24 November 2009

What Is a Tobin Tax?

The purpose of a Tobin Tax is to place a financial penalty on short term transactions to curb speculation. It was originally proposed by James Tobin in the 1970's as a means of discouraging international currency speculation after Nixon closed the gold window and rendered the Bretton Woods agreement moot, at least until the ascendancy of the current dollar reserve currency system.

The tax is generally discussed as being 0.1% of the total transaction, or 1.00 per 1,000. It certainly would have a discouraging impact on the daytraders, and some could argue, as I would, that a percentage of the transaction at .1% might be considered regressive, and a huge penalty on institutional trading.

The tax might be better targeted at 'frequency' of trading, rather than nominal size of the transaction, in order to target speculation, under some reasonable transaction limit.

So for example, a flat tax of .50 per transaction would be negligible for the average investor, but would seriously impinge high frequency trading that is de rigeur amongst professional speculation these days.

What is also of concern is the discussion of a Tobin Tax as a international source of revenue, let's say for the IMF. A system of direct taxes on US citizens for the funding purposes of an international entity like the IMF must surely be unconstitutional.

And it goes without saying that there are sure to be 'exemptions' for certain types of trading in this tax, if the lobbyists have anything to say about it.

There will be another bailout of the banks.
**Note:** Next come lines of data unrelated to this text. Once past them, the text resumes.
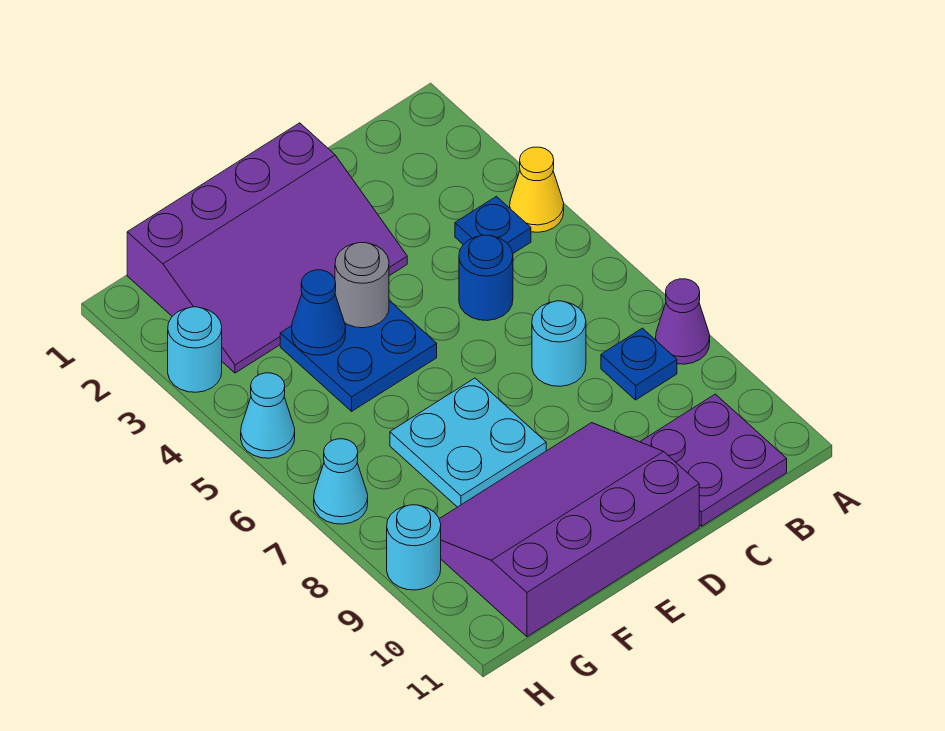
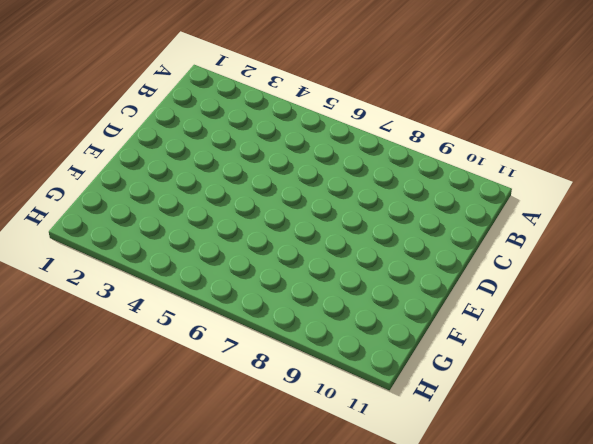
none -> yellow 1x1 cone [510,147,564,232]
none -> purple 1x1 cone [656,279,710,364]
none -> blue 1x1 plate [455,196,531,253]

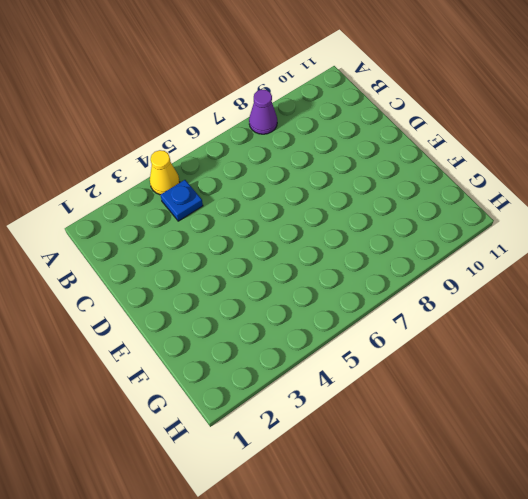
none -> blue 1x1 plate [601,328,677,400]
none -> purple 2x2 plate [640,394,787,526]
none -> blue 1x1 round brick [459,235,513,321]

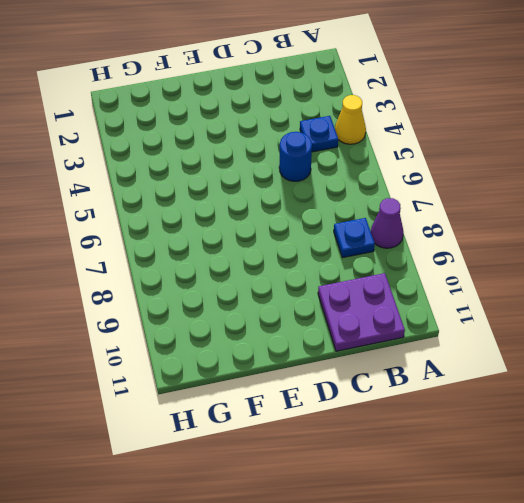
none -> cyan 1x1 round brick [532,301,586,386]
none -> purple 3x4 slope [127,123,407,373]
none -> purple 3x4 slope [439,423,699,637]

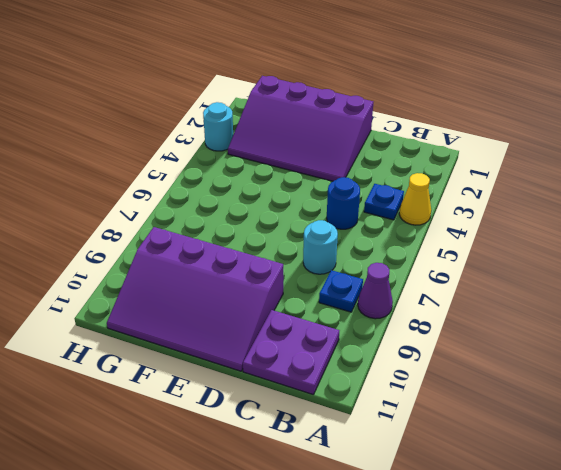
purple 3x4 slope [107,227,283,371] -> purple 3x4 slope turned to [439,423,699,637]
none -> blue 2x2 plate [280,301,437,411]
none -> cyan 2x2 plate [390,378,546,507]
none -> cyan 1x1 cone [241,373,295,458]

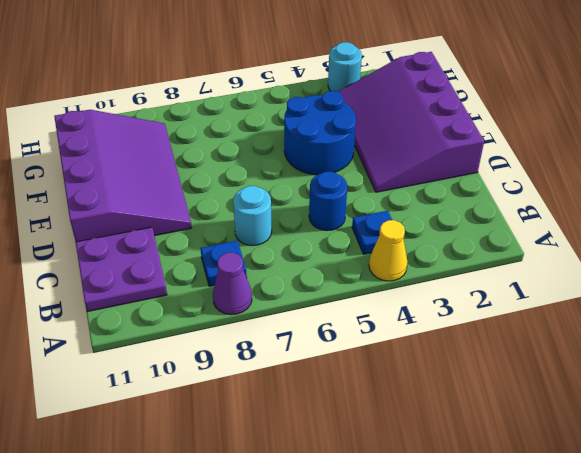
blue 2x2 round brick [284,91,356,175] -> blue 2x2 plate [280,301,437,411]
none -> cyan 2x2 plate [390,378,546,507]
none -> cyan 1x1 cone [241,373,295,458]
none -> cyan 1x1 cone [314,439,368,524]

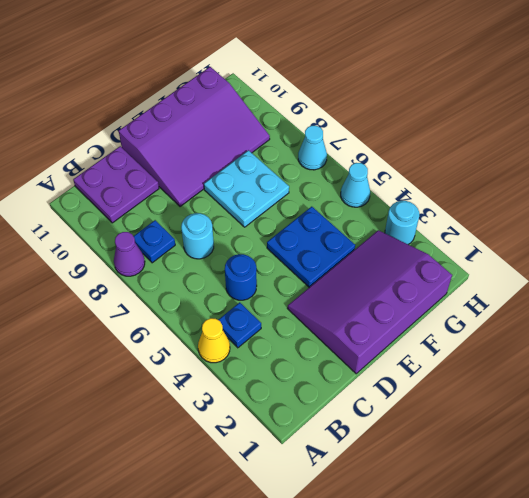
none -> cyan 1x1 round brick [387,505,441,590]
none -> grey 1x1 round brick [335,243,389,328]
none -> blue 1x1 cone [292,270,346,355]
There will be discussion about punitive and ameliorative legislation to deal with them, in addition to the general lack of discussion about existing antitrust and bankruptcy laws, and the Glass-Steagall law which stood the test of time for sixty years.

American Banking News
Is a Tobin Tax in Store for Large Banks?

By Christopher
November 24th, 2009

The phrase “too big to fail” may get retired in 2010, but for banks such as Goldman Sachs, Citigroup Inc., and Bank of America, they may face a new round of punitive legislation to deal with the political fallout.

According to a special report in Money Morning, heavy government intervention in the banking sector combined with low interest rates and ongoing stimulus has made 2009 a profitable year for many banks.
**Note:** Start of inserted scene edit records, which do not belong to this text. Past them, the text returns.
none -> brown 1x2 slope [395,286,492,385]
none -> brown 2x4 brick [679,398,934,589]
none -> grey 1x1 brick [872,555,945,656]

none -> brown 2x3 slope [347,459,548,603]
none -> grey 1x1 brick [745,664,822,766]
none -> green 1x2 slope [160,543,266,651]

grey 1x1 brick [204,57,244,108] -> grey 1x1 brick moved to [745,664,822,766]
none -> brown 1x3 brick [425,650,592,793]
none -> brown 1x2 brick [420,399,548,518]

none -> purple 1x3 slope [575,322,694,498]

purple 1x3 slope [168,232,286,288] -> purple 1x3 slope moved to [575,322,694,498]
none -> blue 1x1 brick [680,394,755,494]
In fact, according to a special report in Money Morning, so-called “bad” banks including Goldman Sachs, Citigroup Inc., and Bank of America have turned out to be a better investment than good banks.

But as they look to 2010, these same factors may signal trouble.
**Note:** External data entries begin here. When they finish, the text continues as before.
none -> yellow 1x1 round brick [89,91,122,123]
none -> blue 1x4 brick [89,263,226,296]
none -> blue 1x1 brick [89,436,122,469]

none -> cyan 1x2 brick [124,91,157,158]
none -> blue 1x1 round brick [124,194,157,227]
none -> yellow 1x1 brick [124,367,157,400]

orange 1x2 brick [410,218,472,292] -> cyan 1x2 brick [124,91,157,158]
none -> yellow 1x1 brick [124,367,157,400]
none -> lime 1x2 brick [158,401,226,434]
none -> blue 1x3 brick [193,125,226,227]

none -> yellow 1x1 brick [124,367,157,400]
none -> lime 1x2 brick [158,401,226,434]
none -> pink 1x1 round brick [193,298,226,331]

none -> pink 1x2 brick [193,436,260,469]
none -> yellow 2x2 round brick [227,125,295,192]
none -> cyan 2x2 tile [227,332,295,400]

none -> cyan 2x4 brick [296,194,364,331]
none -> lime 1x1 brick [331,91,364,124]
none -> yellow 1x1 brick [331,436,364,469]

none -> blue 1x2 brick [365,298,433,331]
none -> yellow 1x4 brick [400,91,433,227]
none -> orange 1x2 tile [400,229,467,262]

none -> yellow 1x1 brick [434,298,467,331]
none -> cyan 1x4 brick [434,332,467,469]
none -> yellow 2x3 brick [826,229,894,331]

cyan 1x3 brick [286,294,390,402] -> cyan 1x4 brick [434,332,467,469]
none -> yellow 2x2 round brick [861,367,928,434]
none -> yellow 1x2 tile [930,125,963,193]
To begin with, if the Federal Reserve raises interest rates as is widely expected, it would reduce trading profits, reduce the profitability of borrowing short-term and lending long-term, and reduce the prices of assets such as houses and commercial real estate – putting even more strain on loan portfolios.

But an increase in interest rates is only the first of three areas of concerns for investors.

The length and the level of U.S. unemployment have economists wading through unchartered waters. If unemployment rises above its current 10.5% level and tests a postwar period high of 10.8% set back in 1982, it could signal huge losses as the U.S. consumer-credit system is not “stress-tested” for such high unemployment rates over a prolonged period of time.

And if the losses start piling up, the Fed might very well intercede again with a second bailout. This would be yet another strike against bank stocks since politicians would try to penalize investors for needing taxpayer money twice in two years.

All of this, plus the recent news of record bonuses at Goldman Sachs is creating momentum for punitive legislation against the banks that goes beyond the premiums banks pay to the Federal Deposit Insurance Corp. (FDIC).

One idea being considered is a “Tobin tax”. Originally proposed by economist James Tobin after the Nixon administration effectively ended the Bretton-Woods system of tying the U.S. dollar to the gold standard.

The idea behind such legislation, which would fall most heavily on very big conventional banks and trading-oriented investment banks, would be to tax transactions in bonds, stock commodity and foreign exchange markets.

Opinions are divided between those who discern a Tobin tax could protect countries from spillovers of financial crises, and those who claim the tax would constrain the effectiveness of the global economic system and dry up world liquidity.